Verliere ich beim W166 die Mercedes-Garantie, wenn ich KFZ Dietrich besuche?

Nein. Seit der EU-Gruppenfreistellungsverordnung (GVO) darf Mercedes die Garantie nicht an den Besuch einer markengebundenen Werkstatt knüpfen. Voraussetzung ist, dass der Service nach Herstellervorgabe mit Erstausrüsterteilen durchgeführt und korrekt dokumentiert wird. Wir tragen Ihren Service direkt in das digitale Serviceheft (DSB) von Mercedes ein – der Datensatz ist identisch mit dem einer Niederlassung. Damit bleibt Ihr Garantieanspruch vollumfänglich erhalten.

Ab welcher Laufleistung sollte ich den W166 gründlich prüfen lassen?

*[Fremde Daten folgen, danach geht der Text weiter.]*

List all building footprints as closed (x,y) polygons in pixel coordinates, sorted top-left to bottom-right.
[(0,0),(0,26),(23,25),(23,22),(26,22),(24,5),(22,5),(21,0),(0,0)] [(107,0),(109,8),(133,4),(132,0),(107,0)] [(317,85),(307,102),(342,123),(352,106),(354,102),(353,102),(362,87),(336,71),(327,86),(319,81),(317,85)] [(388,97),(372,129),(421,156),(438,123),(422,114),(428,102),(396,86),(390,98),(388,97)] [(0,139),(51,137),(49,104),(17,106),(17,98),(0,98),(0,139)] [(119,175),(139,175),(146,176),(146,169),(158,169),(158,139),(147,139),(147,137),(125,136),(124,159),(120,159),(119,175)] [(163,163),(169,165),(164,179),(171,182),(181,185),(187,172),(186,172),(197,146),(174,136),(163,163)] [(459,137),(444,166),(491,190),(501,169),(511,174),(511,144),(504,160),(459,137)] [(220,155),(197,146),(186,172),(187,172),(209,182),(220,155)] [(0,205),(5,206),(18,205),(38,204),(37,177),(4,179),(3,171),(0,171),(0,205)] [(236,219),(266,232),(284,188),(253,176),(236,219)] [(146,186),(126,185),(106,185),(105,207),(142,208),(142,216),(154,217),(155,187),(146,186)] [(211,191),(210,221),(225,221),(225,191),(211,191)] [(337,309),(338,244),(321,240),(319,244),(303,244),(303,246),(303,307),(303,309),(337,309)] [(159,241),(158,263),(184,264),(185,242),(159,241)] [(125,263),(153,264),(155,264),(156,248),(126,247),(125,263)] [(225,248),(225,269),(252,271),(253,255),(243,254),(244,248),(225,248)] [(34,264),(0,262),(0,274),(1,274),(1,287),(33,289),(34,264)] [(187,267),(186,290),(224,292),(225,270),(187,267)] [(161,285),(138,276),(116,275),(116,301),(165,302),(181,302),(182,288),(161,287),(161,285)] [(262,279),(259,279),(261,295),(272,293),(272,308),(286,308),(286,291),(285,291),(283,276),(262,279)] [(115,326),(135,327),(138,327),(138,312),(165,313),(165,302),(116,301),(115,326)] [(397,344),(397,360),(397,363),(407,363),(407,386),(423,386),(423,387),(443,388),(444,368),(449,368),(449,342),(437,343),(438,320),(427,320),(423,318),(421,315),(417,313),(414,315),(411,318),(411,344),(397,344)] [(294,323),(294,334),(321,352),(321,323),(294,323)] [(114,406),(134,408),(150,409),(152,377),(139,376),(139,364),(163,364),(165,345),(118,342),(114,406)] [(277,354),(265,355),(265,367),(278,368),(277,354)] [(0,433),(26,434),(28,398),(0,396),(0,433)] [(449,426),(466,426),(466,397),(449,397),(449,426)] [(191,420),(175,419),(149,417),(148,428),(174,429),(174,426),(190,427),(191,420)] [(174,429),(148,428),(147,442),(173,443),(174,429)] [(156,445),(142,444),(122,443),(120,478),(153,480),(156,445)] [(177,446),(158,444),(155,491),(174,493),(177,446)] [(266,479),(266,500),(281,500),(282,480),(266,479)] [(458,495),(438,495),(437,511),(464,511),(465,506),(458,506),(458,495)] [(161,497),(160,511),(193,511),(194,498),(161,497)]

Der W166 hat mehrere laufleistungsabhängige Schwachpunkte: Ab 80.000 km empfehlen wir eine Prüfung der Airmatic-Bälge und des Kompressor-Relais. Ab 120.000 km sollten die EKAS-Stellmotoren und die Ölkühler-Dichtungen kontrolliert werden. Spätestens bei 150.000 km ist ein Getriebeöl-Service (7G-Tronic) fällig, sofern er noch nicht erfolgte. Eine vollständige XENTRY-Systemdiagnose alle zwei Jahre gibt Ihnen die Sicherheit, dass keine schleichenden Defekte unentdeckt bleiben.